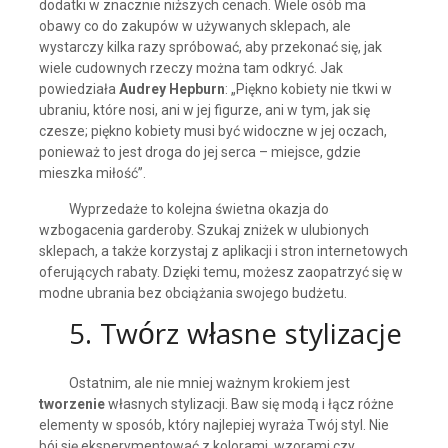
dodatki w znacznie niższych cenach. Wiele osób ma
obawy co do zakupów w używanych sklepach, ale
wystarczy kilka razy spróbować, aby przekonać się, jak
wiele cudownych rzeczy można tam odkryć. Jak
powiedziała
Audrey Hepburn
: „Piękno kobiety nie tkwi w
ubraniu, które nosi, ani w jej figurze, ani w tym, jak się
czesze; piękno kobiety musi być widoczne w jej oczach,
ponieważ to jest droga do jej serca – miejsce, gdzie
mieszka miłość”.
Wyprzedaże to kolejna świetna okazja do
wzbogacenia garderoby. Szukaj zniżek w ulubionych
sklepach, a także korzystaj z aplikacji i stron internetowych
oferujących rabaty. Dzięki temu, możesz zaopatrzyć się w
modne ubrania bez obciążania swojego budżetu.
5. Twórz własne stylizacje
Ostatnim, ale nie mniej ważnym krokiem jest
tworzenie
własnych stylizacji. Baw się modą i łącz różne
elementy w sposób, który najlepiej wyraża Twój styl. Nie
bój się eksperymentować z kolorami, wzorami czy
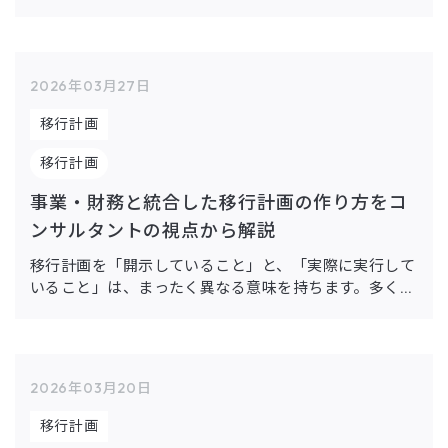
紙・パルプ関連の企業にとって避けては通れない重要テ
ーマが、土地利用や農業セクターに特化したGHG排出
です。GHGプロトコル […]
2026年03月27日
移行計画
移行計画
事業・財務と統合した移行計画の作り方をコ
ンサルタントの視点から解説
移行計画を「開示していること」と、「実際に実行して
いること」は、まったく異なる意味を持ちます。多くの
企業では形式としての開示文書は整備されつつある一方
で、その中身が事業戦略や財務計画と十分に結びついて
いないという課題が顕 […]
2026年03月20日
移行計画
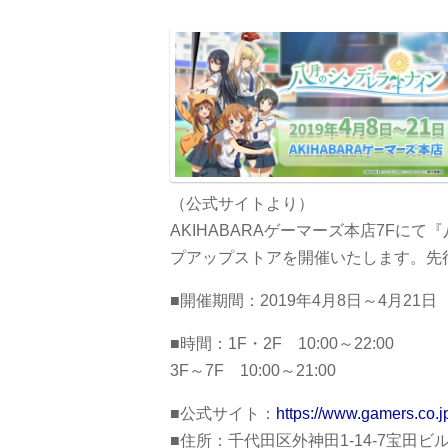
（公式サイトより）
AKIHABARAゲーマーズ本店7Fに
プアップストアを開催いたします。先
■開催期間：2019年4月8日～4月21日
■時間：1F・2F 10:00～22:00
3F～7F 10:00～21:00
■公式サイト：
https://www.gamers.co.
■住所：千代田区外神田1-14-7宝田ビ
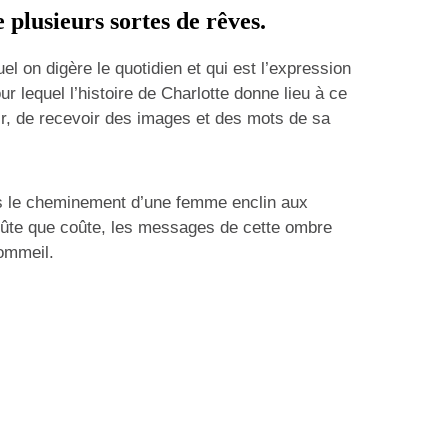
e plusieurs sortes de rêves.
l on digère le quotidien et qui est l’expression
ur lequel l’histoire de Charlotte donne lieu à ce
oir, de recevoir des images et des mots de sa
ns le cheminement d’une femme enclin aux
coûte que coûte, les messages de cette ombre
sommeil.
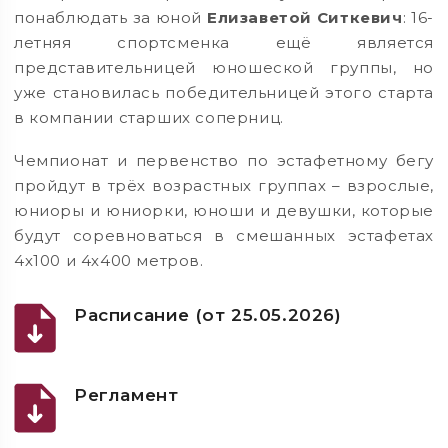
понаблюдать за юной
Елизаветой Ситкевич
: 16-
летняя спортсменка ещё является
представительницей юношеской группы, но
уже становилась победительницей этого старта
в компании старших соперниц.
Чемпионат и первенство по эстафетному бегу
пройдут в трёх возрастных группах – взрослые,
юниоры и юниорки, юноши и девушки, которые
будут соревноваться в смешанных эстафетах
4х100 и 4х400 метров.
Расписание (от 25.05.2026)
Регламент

- _Work to be completed_:
Write out the text from every one of these records word for word, line by line. Leave the pictures out of your answer.

- _Task answer_:
dodatki w znacznie niższych cenach. Wiele osób ma
obawy co do zakupów w używanych sklepach, ale
wystarczy kilka razy spróbować, aby przekonać się, jak
wiele cudownych rzeczy można tam odkryć. Jak
powiedziała
Audrey Hepburn
: „Piękno kobiety nie tkwi w
ubraniu, które nosi, ani w jej figurze, ani w tym, jak się
czesze; piękno kobiety musi być widoczne w jej oczach,
ponieważ to jest droga do jej serca – miejsce, gdzie
mieszka miłość”.
Wyprzedaże to kolejna świetna okazja do
wzbogacenia garderoby. Szukaj zniżek w ulubionych
sklepach, a także korzystaj z aplikacji i stron internetowych
oferujących rabaty. Dzięki temu, możesz zaopatrzyć się w
modne ubrania bez obciążania swojego budżetu.
5. Twórz własne stylizacje
Ostatnim, ale nie mniej ważnym krokiem jest
tworzenie
własnych stylizacji. Baw się modą i łącz różne
elementy w sposób, który najlepiej wyraża Twój styl. Nie
bój się eksperymentować z kolorami, wzorami czy
紙・パルプ関連の企業にとって避けては通れない重要テ
ーマが、土地利用や農業セクターに特化したGHG排出
です。GHGプロトコル […]
2026年03月27日
移行計画
移行計画
事業・財務と統合した移行計画の作り方をコ
ンサルタントの視点から解説
移行計画を「開示していること」と、「実際に実行して
いること」は、まったく異なる意味を持ちます。多くの
企業では形式としての開示文書は整備されつつある一方
で、その中身が事業戦略や財務計画と十分に結びついて
いないという課題が顕 […]
2026年03月20日
移行計画
（公式サイトより）
AKIHABARAゲーマーズ本店7Fに
プアップストアを開催いたします。先
■開催期間：2019年4月8日～4月21日
■時間：1F・2F 10:00～22:00
3F～7F 10:00～21:00
■公式サイト：
https://www.gamers.co.
■住所：千代田区外神田1-14-7宝田ビ
e plusieurs sortes de rêves.
l on digère le quotidien et qui est l’expression
ur lequel l’histoire de Charlotte donne lieu à ce
oir, de recevoir des images et des mots de sa
ns le cheminement d’une femme enclin aux
coûte que coûte, les messages de cette ombre
sommeil.
понаблюдать за юной
Елизаветой Ситкевич
: 16-
летняя спортсменка ещё является
представительницей юношеской группы, но
уже становилась победительницей этого старта
в компании старших соперниц.
Чемпионат и первенство по эстафетному бегу
пройдут в трёх возрастных группах – взрослые,
юниоры и юниорки, юноши и девушки, которые
будут соревноваться в смешанных эстафетах
4х100 и 4х400 метров.
Расписание (от 25.05.2026)
Регламент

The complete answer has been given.